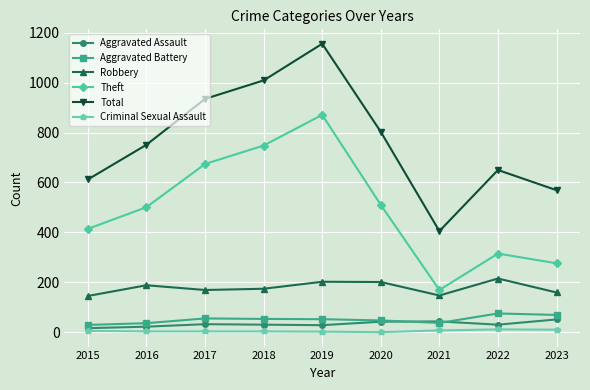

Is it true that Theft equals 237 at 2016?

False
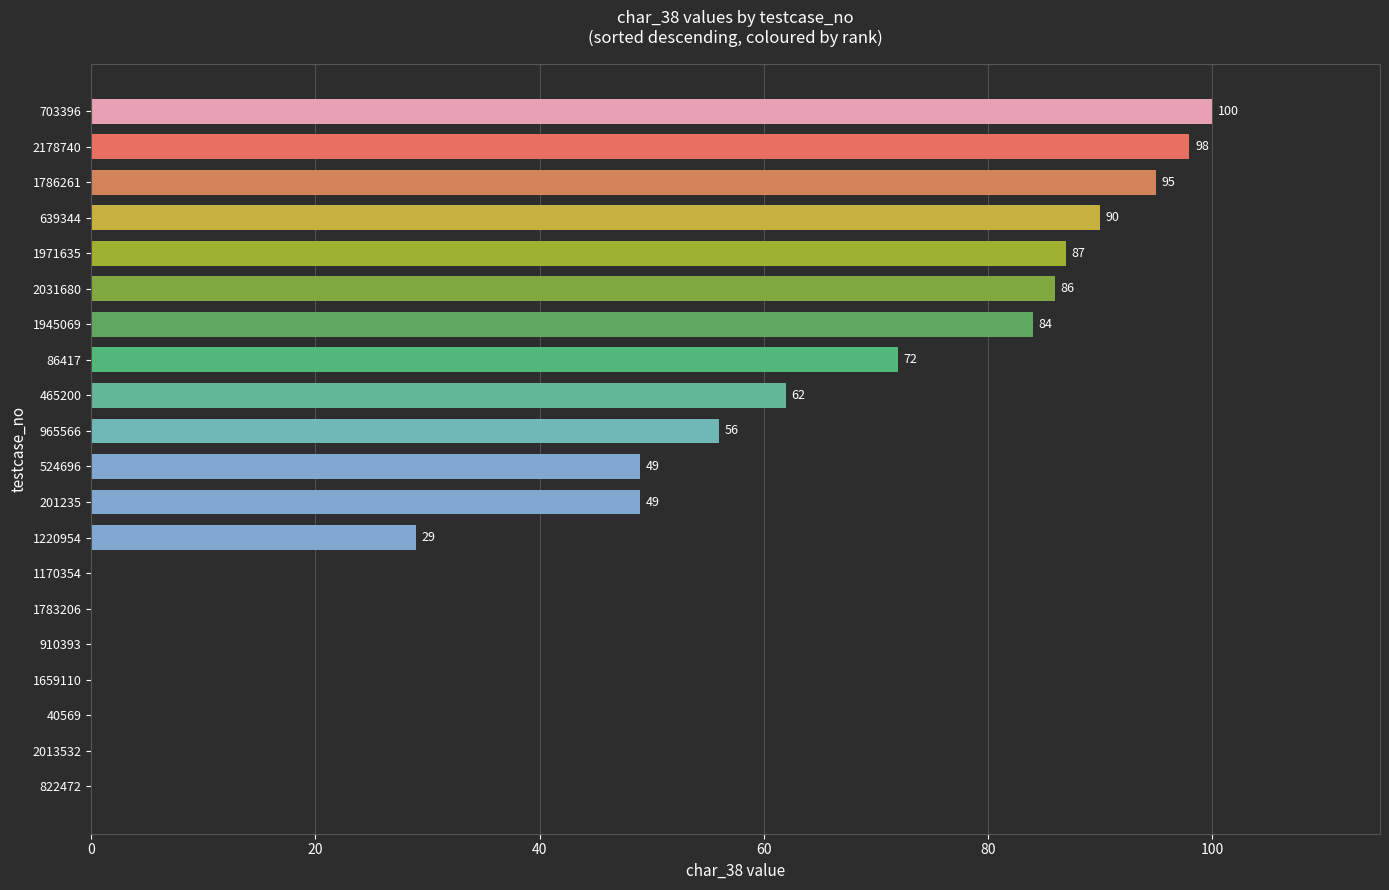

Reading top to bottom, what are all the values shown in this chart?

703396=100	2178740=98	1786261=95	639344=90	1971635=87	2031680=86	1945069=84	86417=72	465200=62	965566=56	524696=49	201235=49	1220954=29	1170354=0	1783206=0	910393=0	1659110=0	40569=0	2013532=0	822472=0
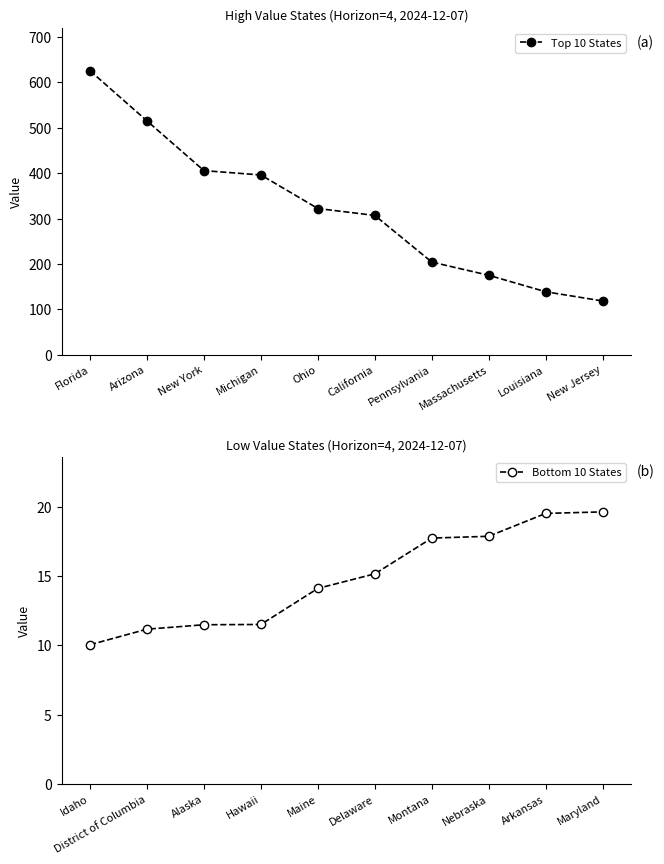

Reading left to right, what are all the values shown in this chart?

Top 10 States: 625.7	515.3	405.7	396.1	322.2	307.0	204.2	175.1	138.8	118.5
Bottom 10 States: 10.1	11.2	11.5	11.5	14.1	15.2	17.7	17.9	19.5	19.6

What to work on: Write out every line above again, word for word, but leave out the pictures.

Result of this task:
Is it true that Theft equals 237 at 2016?

False

Reading top to bottom, what are all the values shown in this chart?

703396=100	2178740=98	1786261=95	639344=90	1971635=87	2031680=86	1945069=84	86417=72	465200=62	965566=56	524696=49	201235=49	1220954=29	1170354=0	1783206=0	910393=0	1659110=0	40569=0	2013532=0	822472=0

Reading left to right, what are all the values shown in this chart?

Top 10 States: 625.7	515.3	405.7	396.1	322.2	307.0	204.2	175.1	138.8	118.5
Bottom 10 States: 10.1	11.2	11.5	11.5	14.1	15.2	17.7	17.9	19.5	19.6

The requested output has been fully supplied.